Un changement de ton manifeste a marqué le 104e congrès des maires de France qui s’est achevé, jeudi 24 novembre, à Paris. En lieu et place des échanges musclés qui avaient opposé l’an dernier le vice-président (Parti socialiste, PS) de l’Association des maires de France (AMF), André Laignel, au chef de l’Etat, un esprit plus coopératif a soufflé sur l’événement. Emmanuel Macron n’a certes pas manifesté d’égards particuliers pour l’état-major de l’AMF, mais il a pris tout son temps, mercredi, pour déambuler au Salon des maires. Des applaudissements ont accueilli le discours de clôture prononcé le lendemain par la première ministre.

Depuis sa nomination à Matignon, Elisabeth Borne s’emploie à rétablir le fil d’un dialogue mis à mal pendant cinq ans par la montée d’une sourde hostilité entre les responsables de la principale association d’élus locaux, dominée par Les Républicains (LR) et le PS, et le président de la République. « L’Etat semble avoir rayé le mot “confiance” de son dictionnaire », avait publiquement accusé André Laignel, en novembre 2021, à l’aube de la campagne présidentielle, qui devait notamment voir s’affronter Emmanuel Macron, Anne Hidalgo et Valérie Pécresse. « Le débat des élus contre l’Etat est mortifère. L’Etat, c’est vous aussi », avait rétorqué, cinglant, le chef de l’Etat.

Les leçons de l’incident semblent aujourd’hui tirées. Confrontés à une succession de crises qui ébranlent le pays en profondeur, le pouvoir central et les maires ont compris qu’ils ne pouvaient rien faire l’un sans l’autre, ni l’un contre l’autre. La sortie de la crise des « gilets jaunes » avait mis en vedette le couple Etat-maires. A bas bruit, les liens se sont resserrés pendant la gestion de la pandémie.
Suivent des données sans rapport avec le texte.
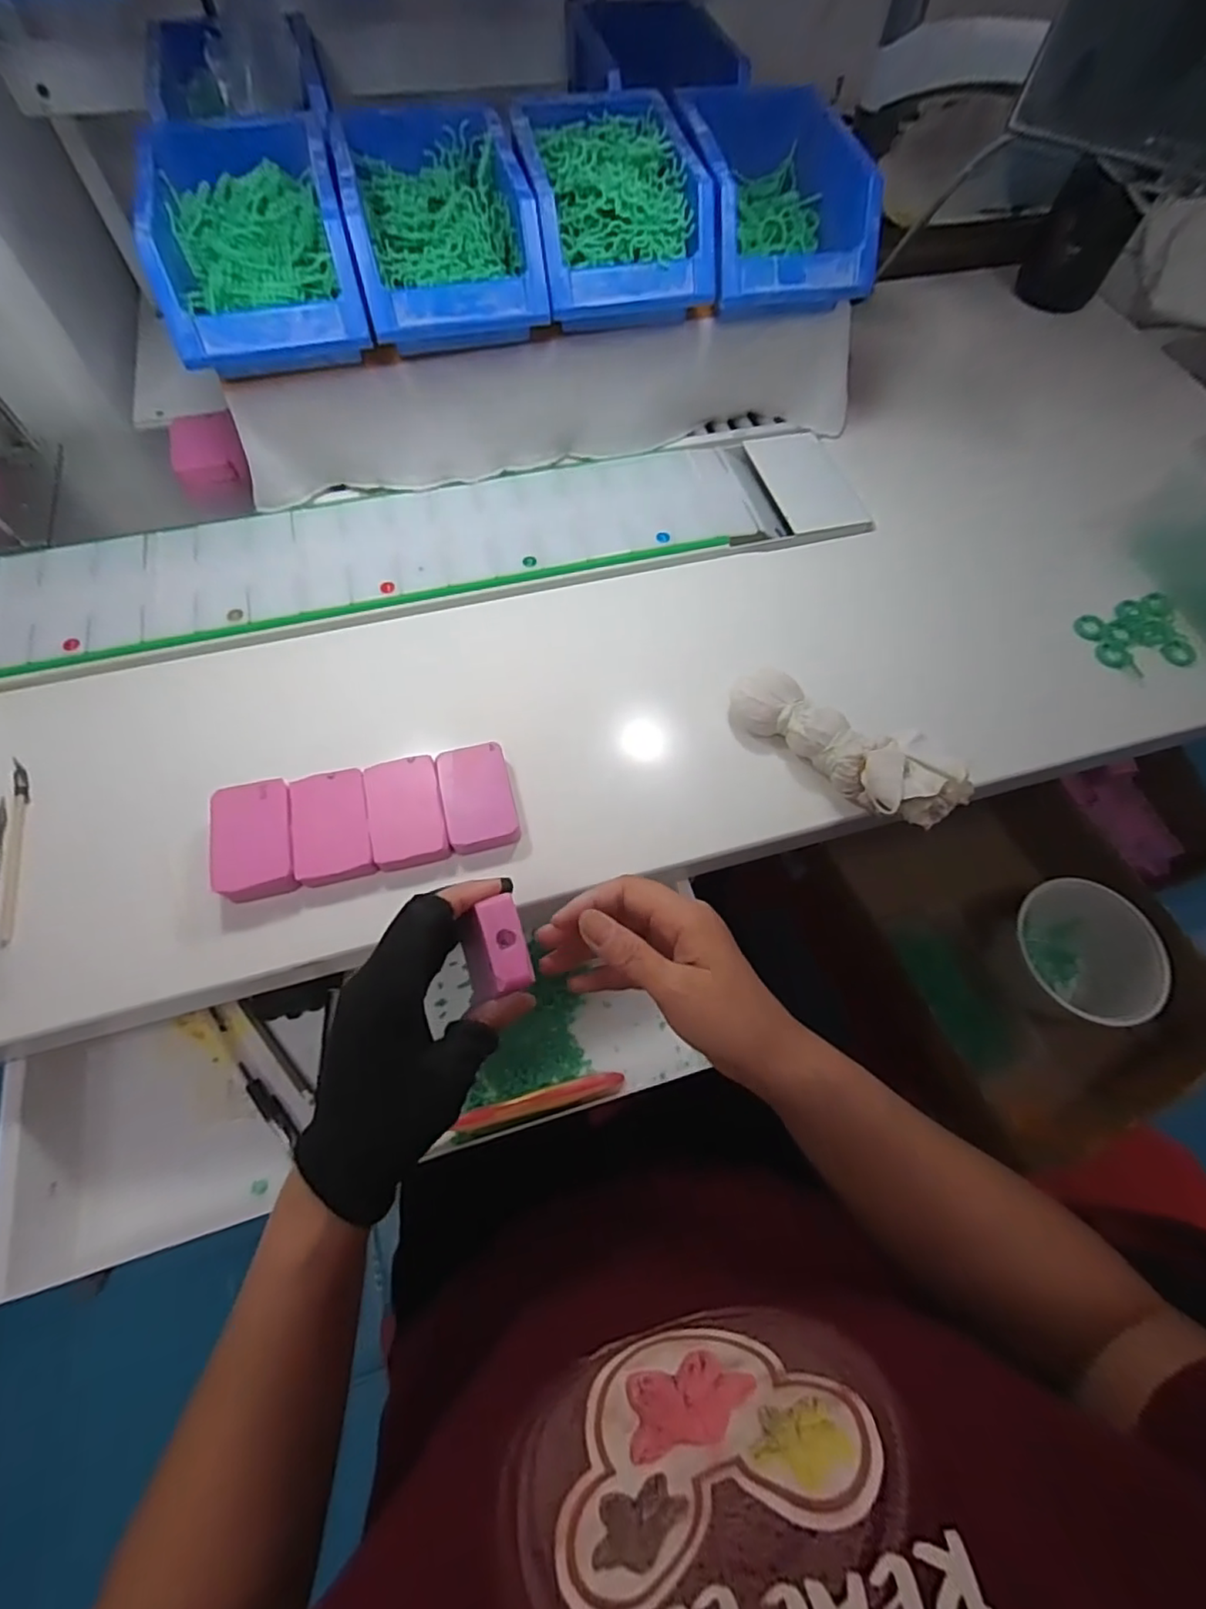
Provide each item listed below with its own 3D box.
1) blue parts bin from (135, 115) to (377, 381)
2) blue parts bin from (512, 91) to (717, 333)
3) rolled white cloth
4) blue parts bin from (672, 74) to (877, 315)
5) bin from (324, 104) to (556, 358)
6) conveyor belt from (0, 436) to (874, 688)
[{"bbox_3d":[-0.240,-0.386,0.430,0.123,0.081,0.179,-14,67,-9],"label":"blue parts bin"},{"bbox_3d":[0.003,-0.447,0.461,0.125,0.070,0.179,-11,66,-7],"label":"blue parts bin"},{"bbox_3d":[0.161,-0.041,0.416,0.064,0.049,0.160,-41,60,-19],"label":"rolled white cloth"},{"bbox_3d":[0.128,-0.490,0.485,0.125,0.063,0.212,-7,66,-6],"label":"blue parts bin"},{"bbox_3d":[-0.120,-0.422,0.449,0.124,0.075,0.190,-13,66,-8],"label":"bin"},{"bbox_3d":[-0.149,-0.221,0.512,0.766,0.023,0.132,-15,67,-9],"label":"conveyor belt"}]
Ils ne peuvent aujourd’hui se distendre alors que la transition écologique va bouleverser en profondeur les territoires et les modes de vie.

Recherche du compromis

Entre les deux acteurs, les sujets de friction n’ont pas disparu. Les maires comme les chefs d’entreprise redoutent l’incidence sur les finances locales de la flambée des prix de l’énergie. Ils ne supportent pas que Bercy tente d’encadrer l’évolution de leurs dépenses alors que l’Etat peine à se discipliner lui-même. Sur ce dernier point, Elisabeth Borne a donné un sérieux gage, jeudi, en annonçant qu’il n’y aurait pas de sanctions si telle ou telle collectivité s’aventurait à sortir du cadre.

L’autre sujet sensible, c’est « la nouvelle étape » de décentralisation que les élus appellent depuis des années de leurs vœux sans parvenir à trouver un terrain d’entente avec l’exécutif. Remise sur le chantier par le président de la République, elle sera le baromètre des nouvelles relations qui viennent de s’esquisser.

Le climat politique contribue pour beaucoup à la recherche du dialogue et du compromis : perte de crédibilité des acteurs politiques, dynamique électorale du Rassemblement national sur fond de déserts médicaux et de crise des services publics. Tout pousse aujourd’hui le gouvernement et les maires à unir leurs forces pour tenter d’apporter des réponses rapides et concrètes aux administrés, comme la mise en place de maisons France services, des plans d’action pour réveiller les centres-villes, etc. Si paradoxal que cela puisse paraître, l’affaiblissement de LR et du PS à la dernière élection présidentielle conjugué à la perte de la majorité absolue par le président de la République ont beaucoup fait pour que la relation entre le pouvoir central et les maires entre, enfin, dans l’âge de raison.